DATA LISTING:
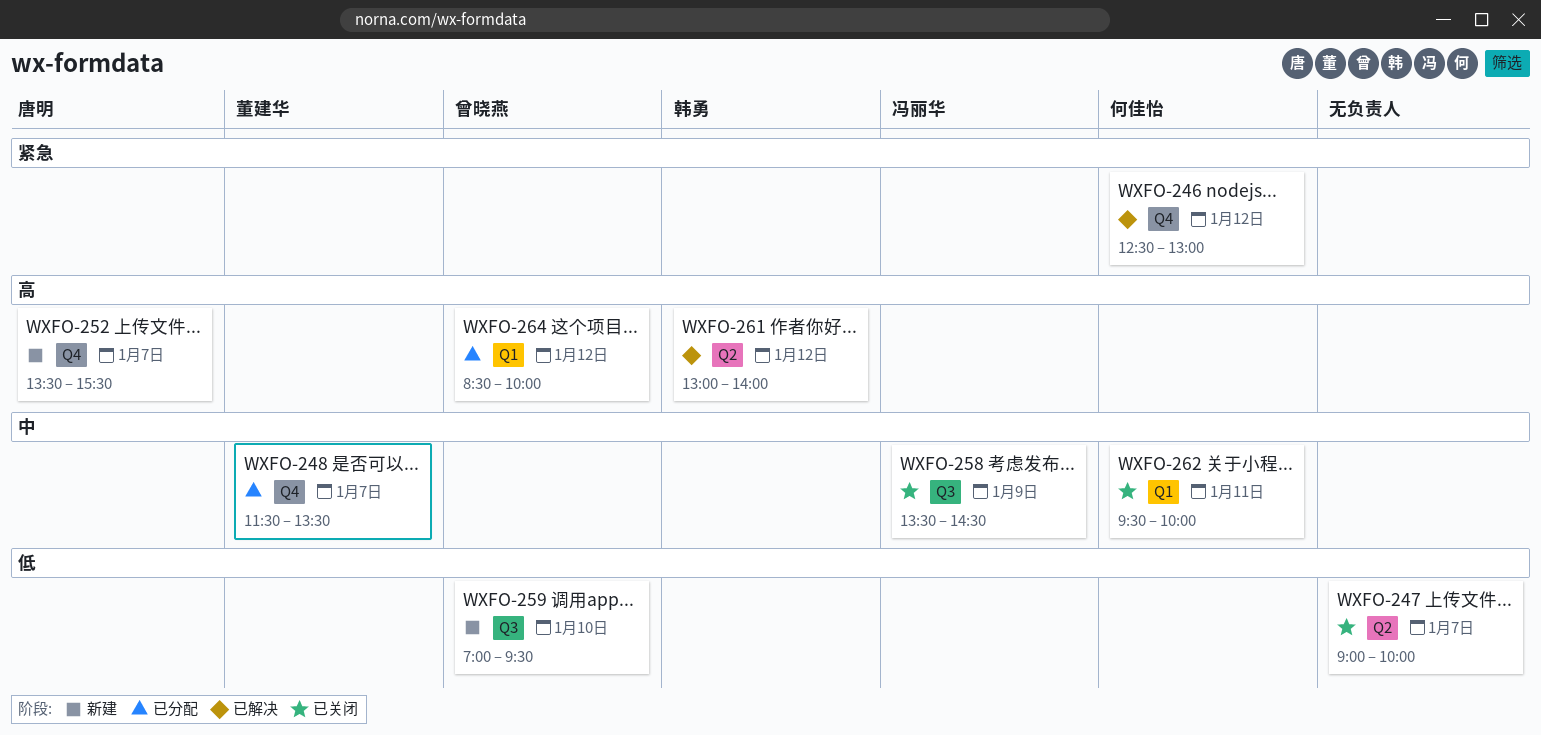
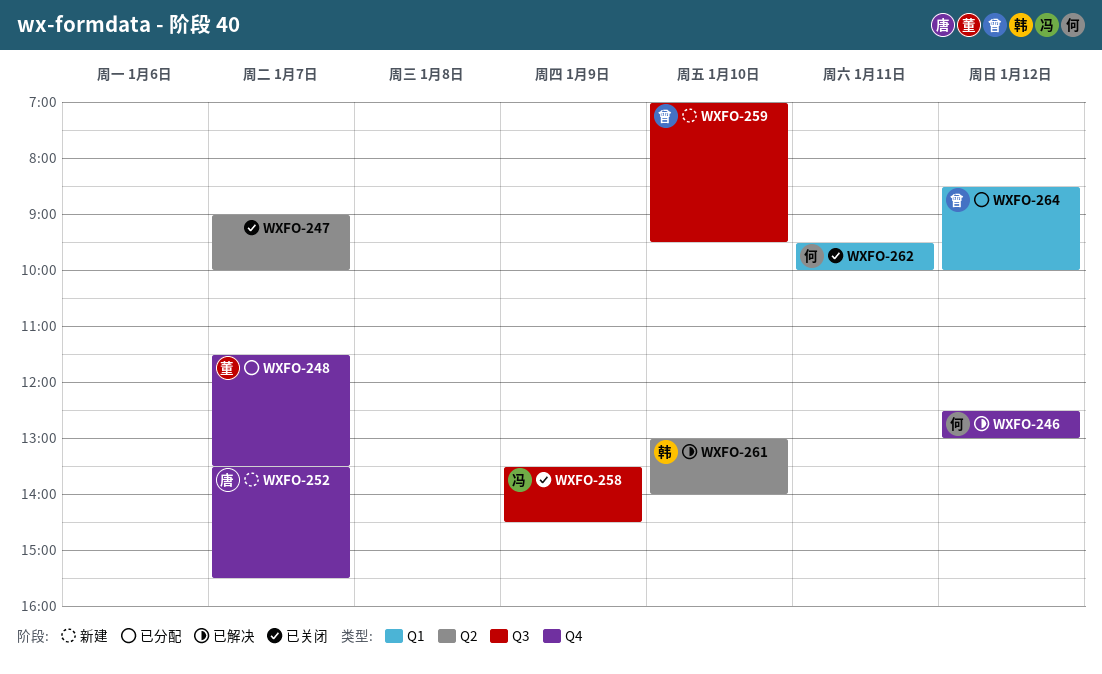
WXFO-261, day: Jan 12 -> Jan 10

* * *

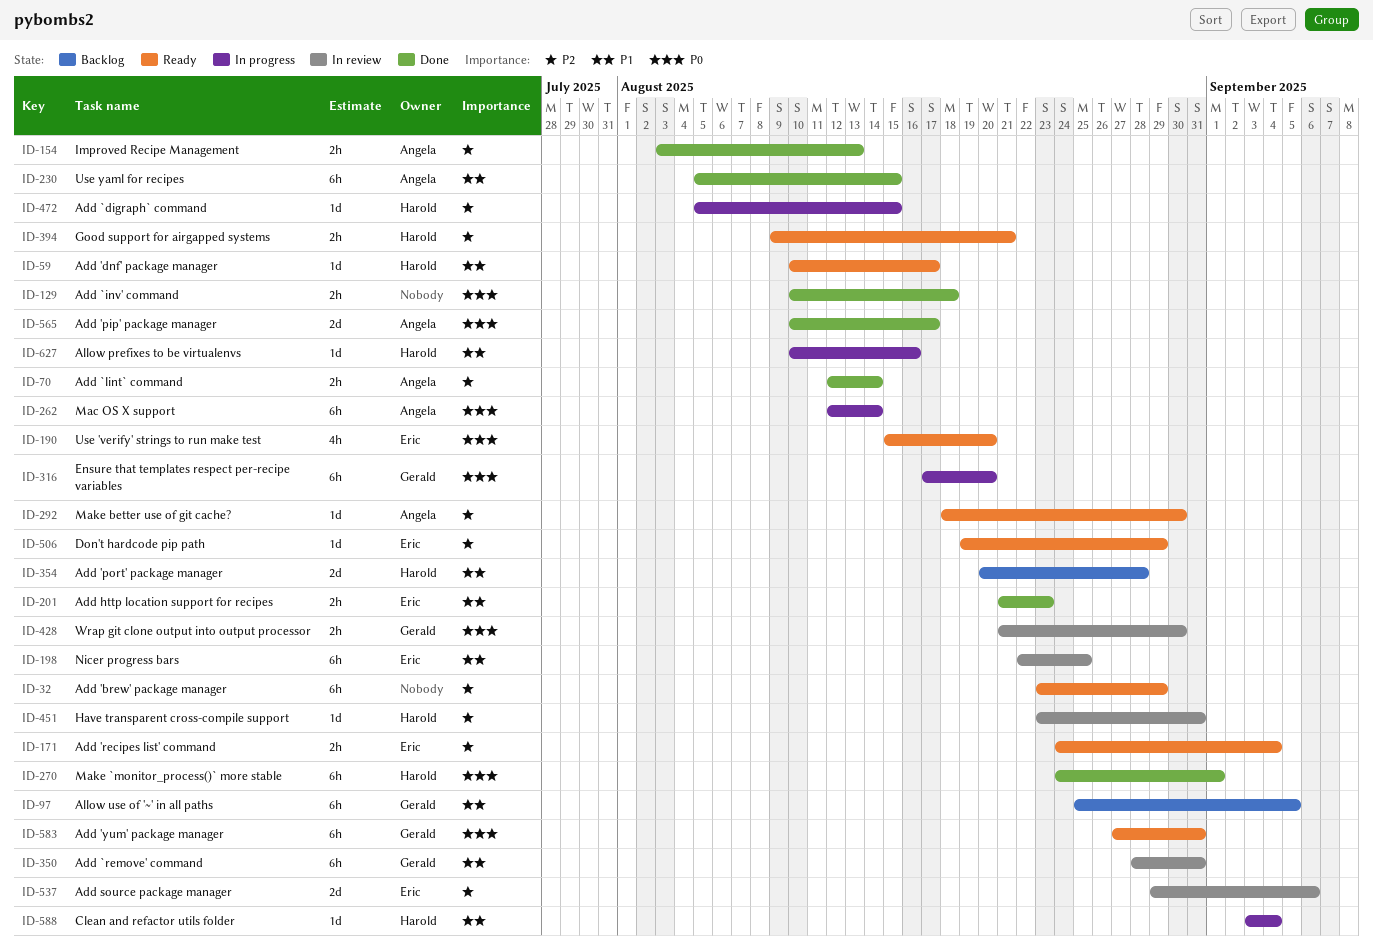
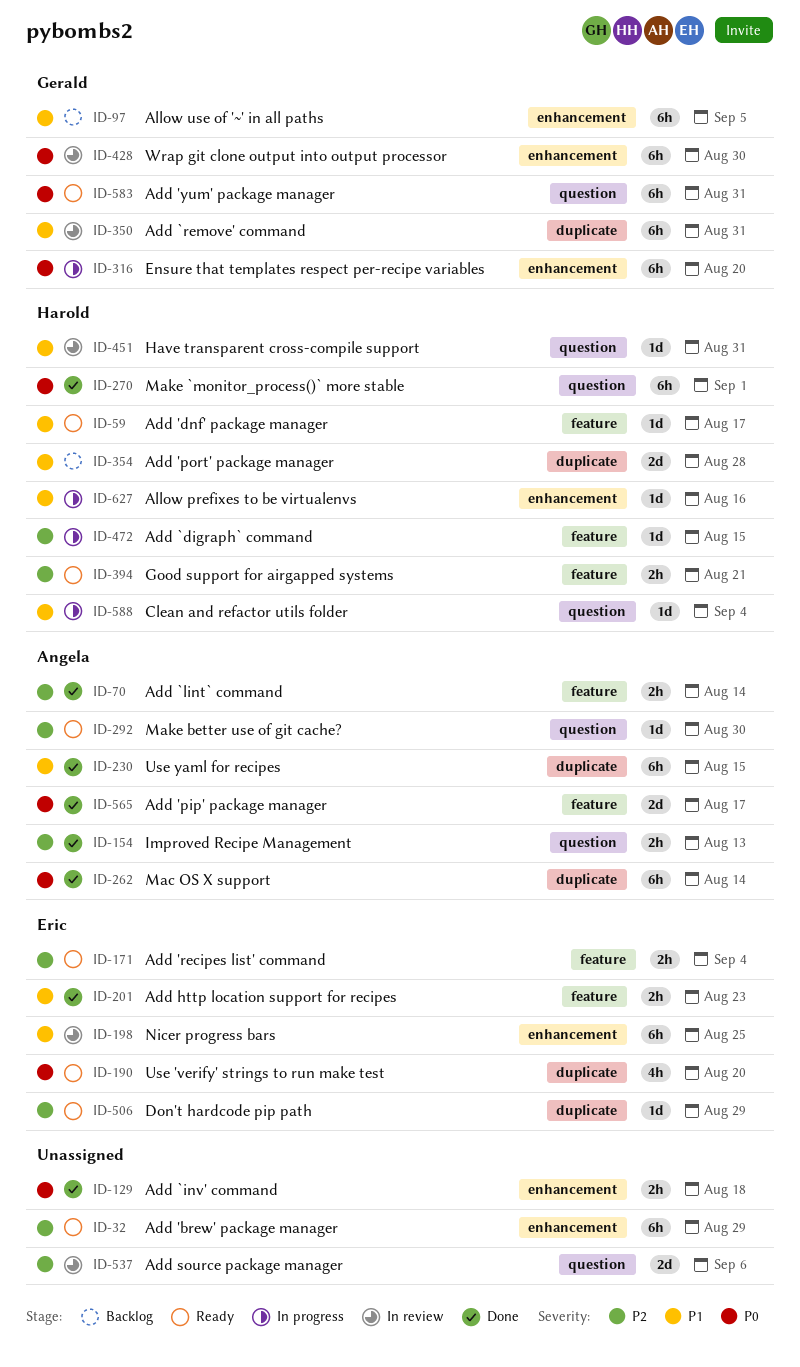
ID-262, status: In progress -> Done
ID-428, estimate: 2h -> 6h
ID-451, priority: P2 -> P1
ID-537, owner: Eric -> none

PROBLEM DETAILS: When you reach the line in the material above that holds "ID-262, status: In progress -> Done", begin reproducing lines exactly, and stop after the line that holds "ID-537, owner: Eric -> none".

YOUR RESPONSE:
ID-262, status: In progress -> Done
ID-428, estimate: 2h -> 6h
ID-451, priority: P2 -> P1
ID-537, owner: Eric -> none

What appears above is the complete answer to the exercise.